» **Your task**:
The result should be a word-for-word retyping of the entries below, free of pictures.
(Data to use)
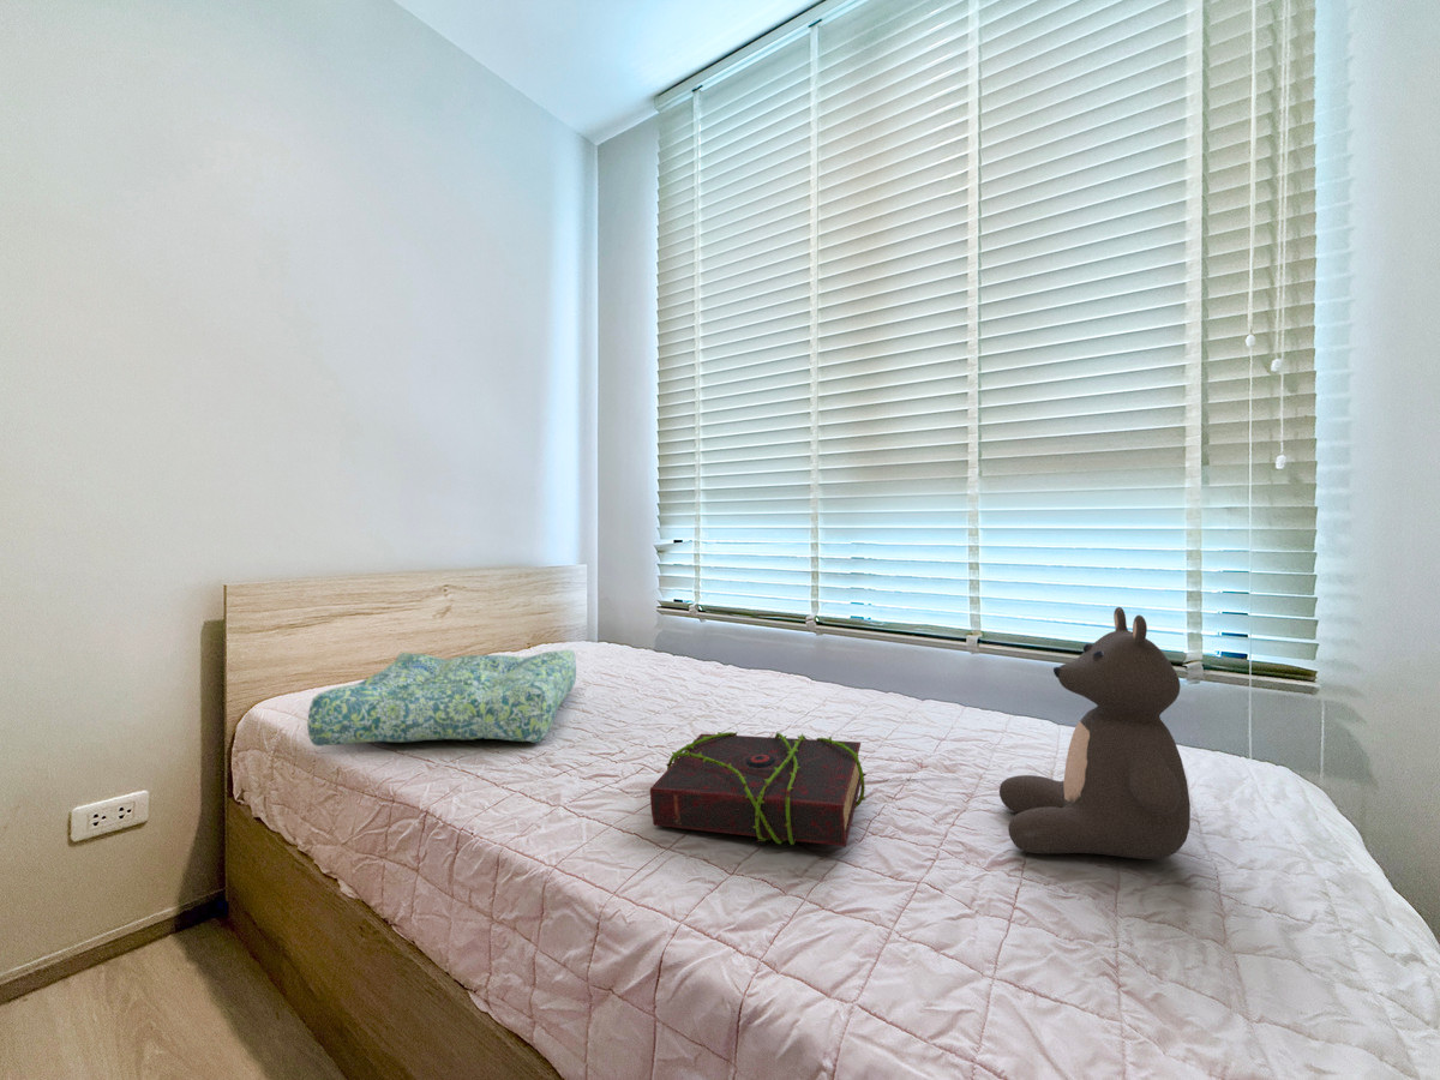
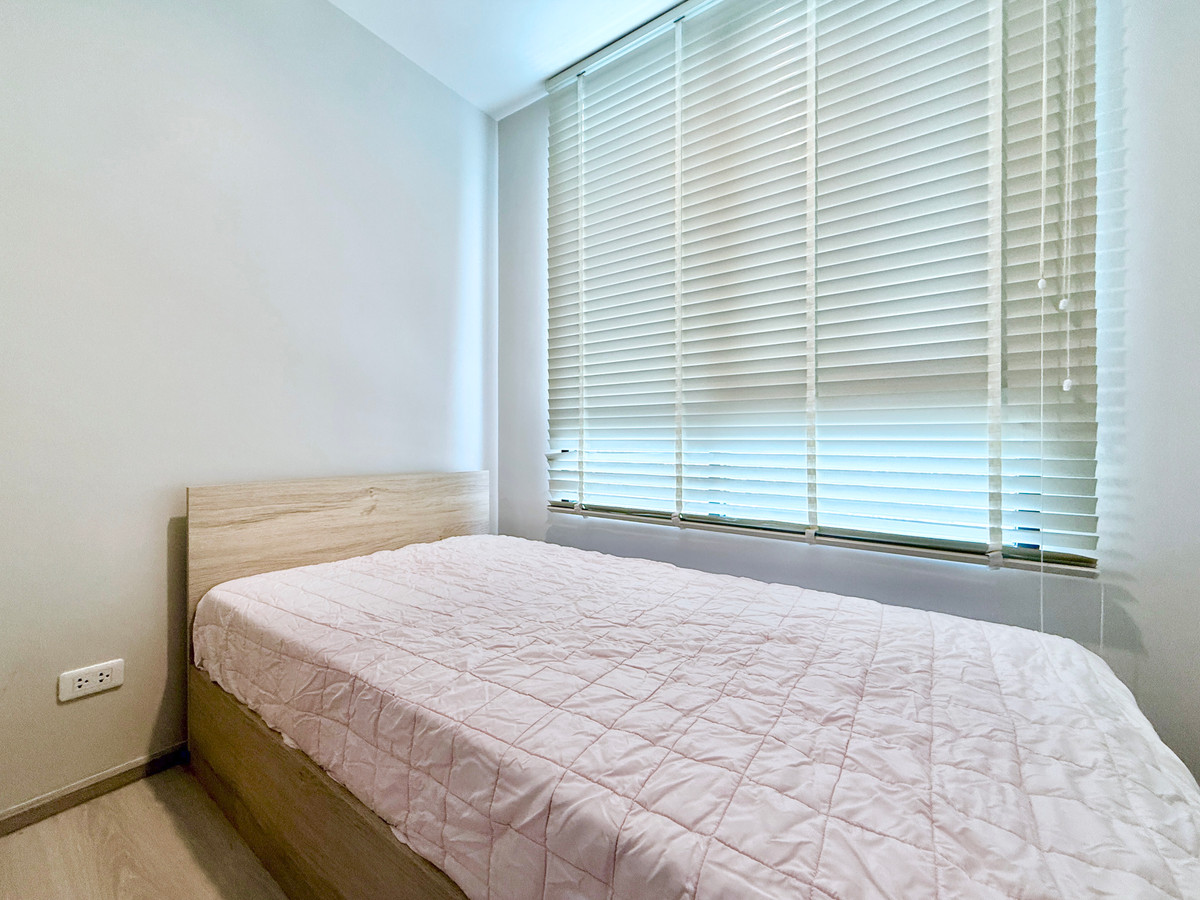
- seat cushion [306,648,577,748]
- book [649,731,868,847]
- teddy bear [998,606,1192,860]
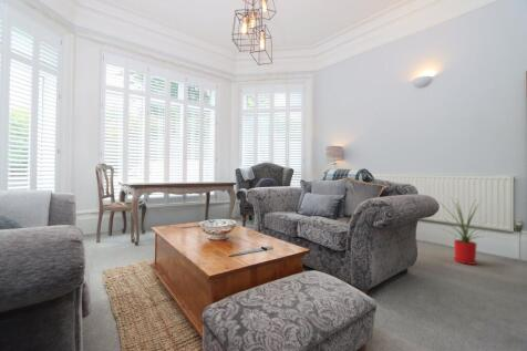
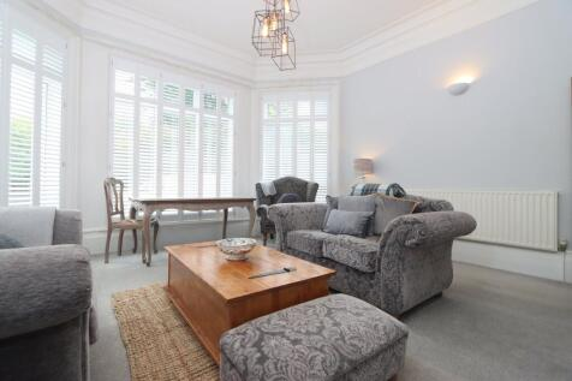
- house plant [436,196,495,266]
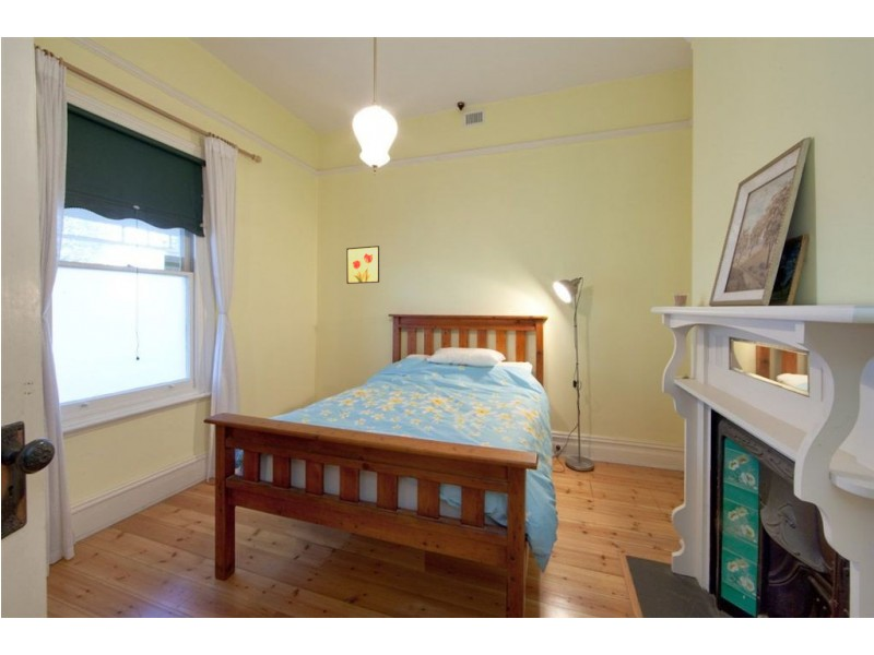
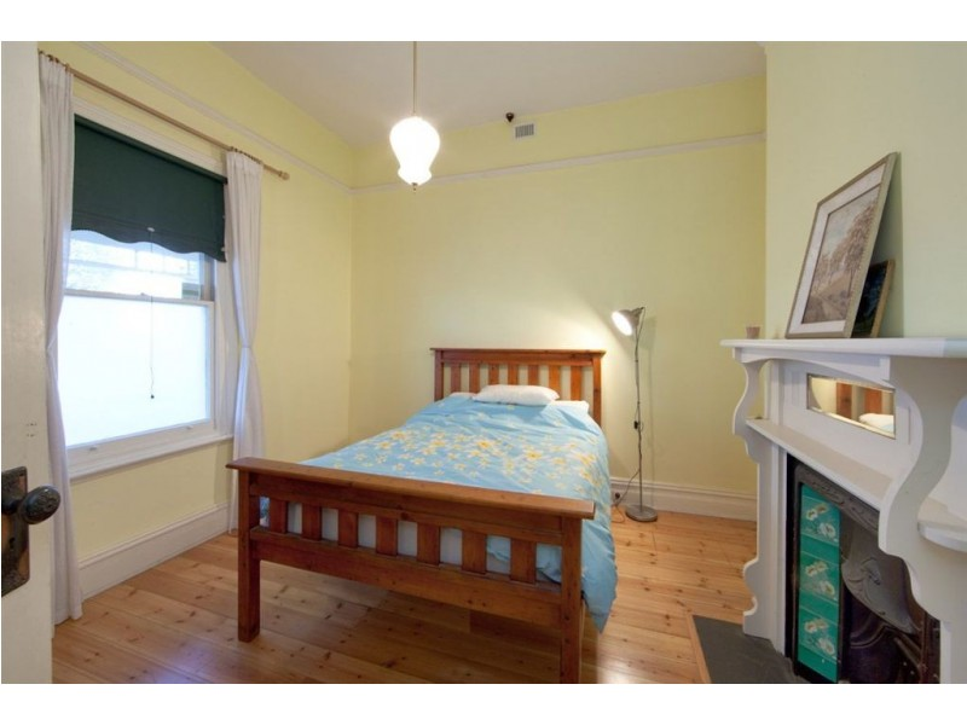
- wall art [345,245,380,285]
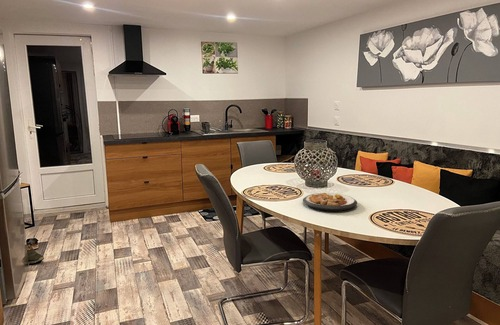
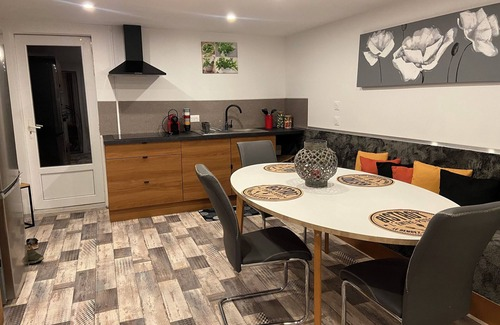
- plate [302,192,358,212]
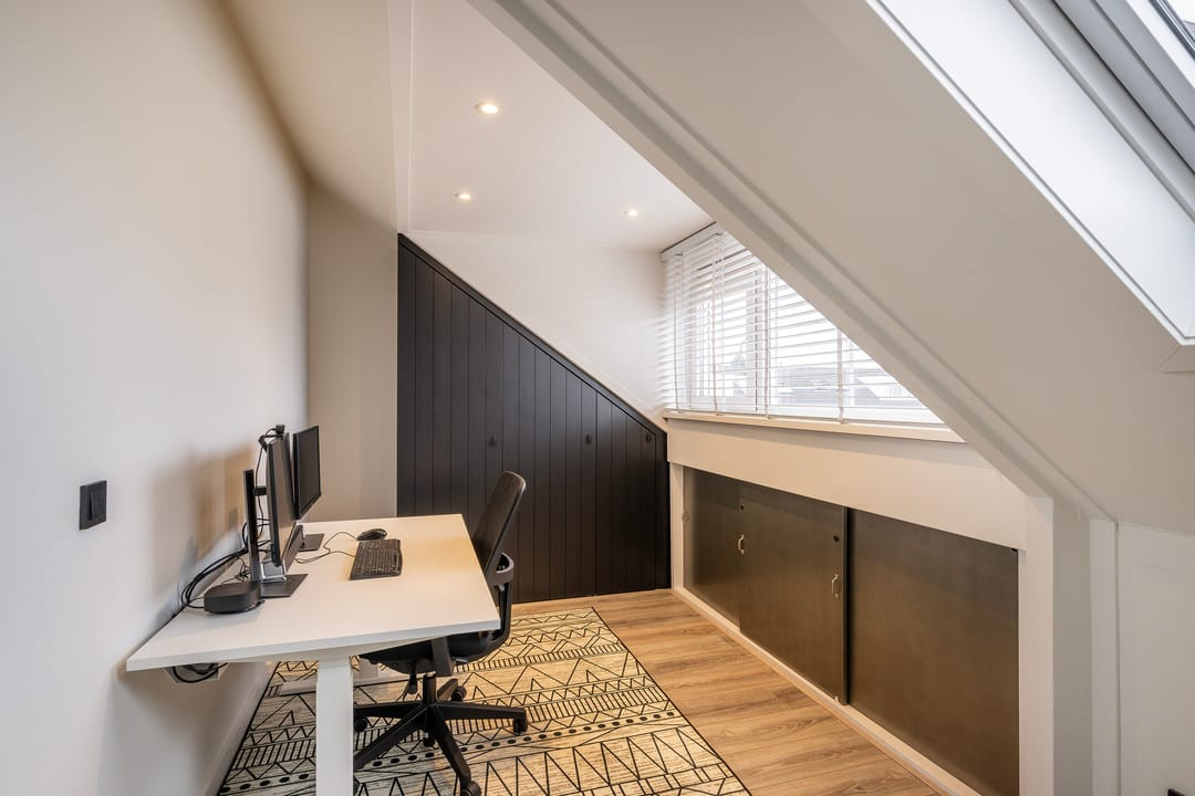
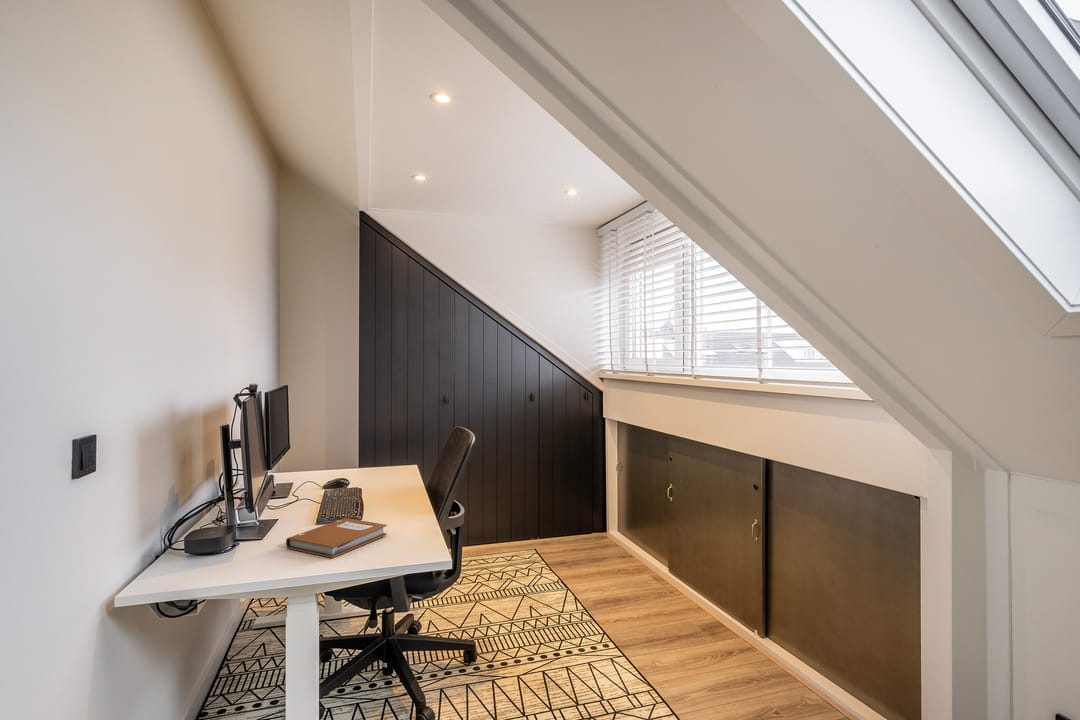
+ notebook [285,517,388,559]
(End Data to use)
» **Solution to the exercise**:
- seat cushion [306,648,577,748]
- book [649,731,868,847]
- teddy bear [998,606,1192,860]
- house plant [436,196,495,266]
- wall art [345,245,380,285]
- plate [302,192,358,212]
+ notebook [285,517,388,559]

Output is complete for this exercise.